David Birren writes:
>JAMES H. CARRINGTON wrote:
>
>>>What then, you ask, is the bottom line?
>>>Money.
>
>This may be true in the private sector. In every sector, the bottom line
>- or a piece of it - is often the status of a particular individual.
>Margaret Wheatley says that organizations exist in order to protect the
>status of individuals, and I've seen this at all levels of organizations,
>from the CEO level all the way out (not down) to the front-line worker.
>Money may be one criterion of effectiveness and efficienvy, but if we ask
>what really motivates people, I think we'd find a strong thread of
>identity - the need to maintain one's self-esteem and the respect of one's
>co-workers, to have a secure place in the organization.

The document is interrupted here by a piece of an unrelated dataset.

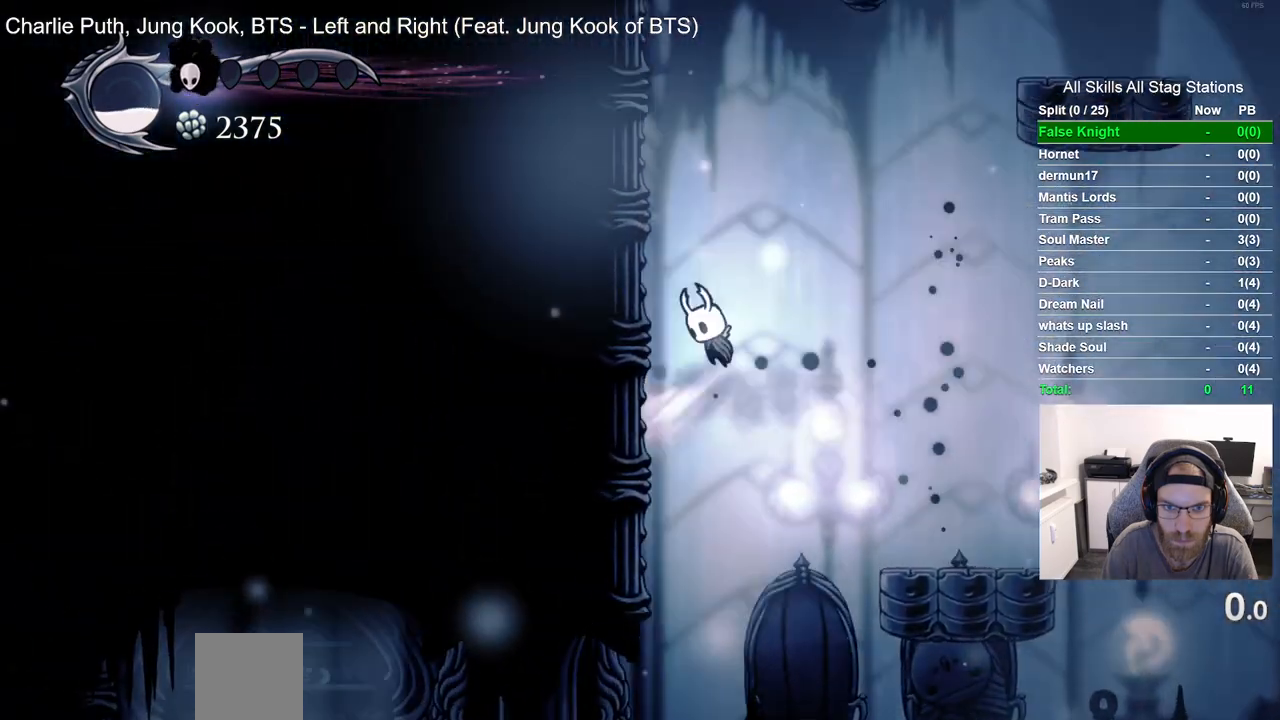
{"buttons": ["DPAD_LEFT"], "left_stick": "center", "right_stick": "center", "events": [[133, "CROSS", "up"]]}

SNIP of the rest. David's responses to James' singular commentary on
"bottom line" deal nicely with all of the LO and values issues we need to
address to move into the next generation of our species. The only comment
I want to make here is taken from Joseph Juran's "Managerial
Breakthrough". Juran makes some excellent points about the socio-economic
framework of the organization and its resistance to innovation. In light
of David's Wheatley perspective and James' profit perspective, Juran would
say that the way to communicate with top management is in their own
language, and that language is the language of money. In other words, if
you have P-L responsibility, you can improve your position admirably with
a LO orientation, but you have to make it understood by taking on the
linguistic persona of the financials.
That's not what it is, Alice, it's just what we call it.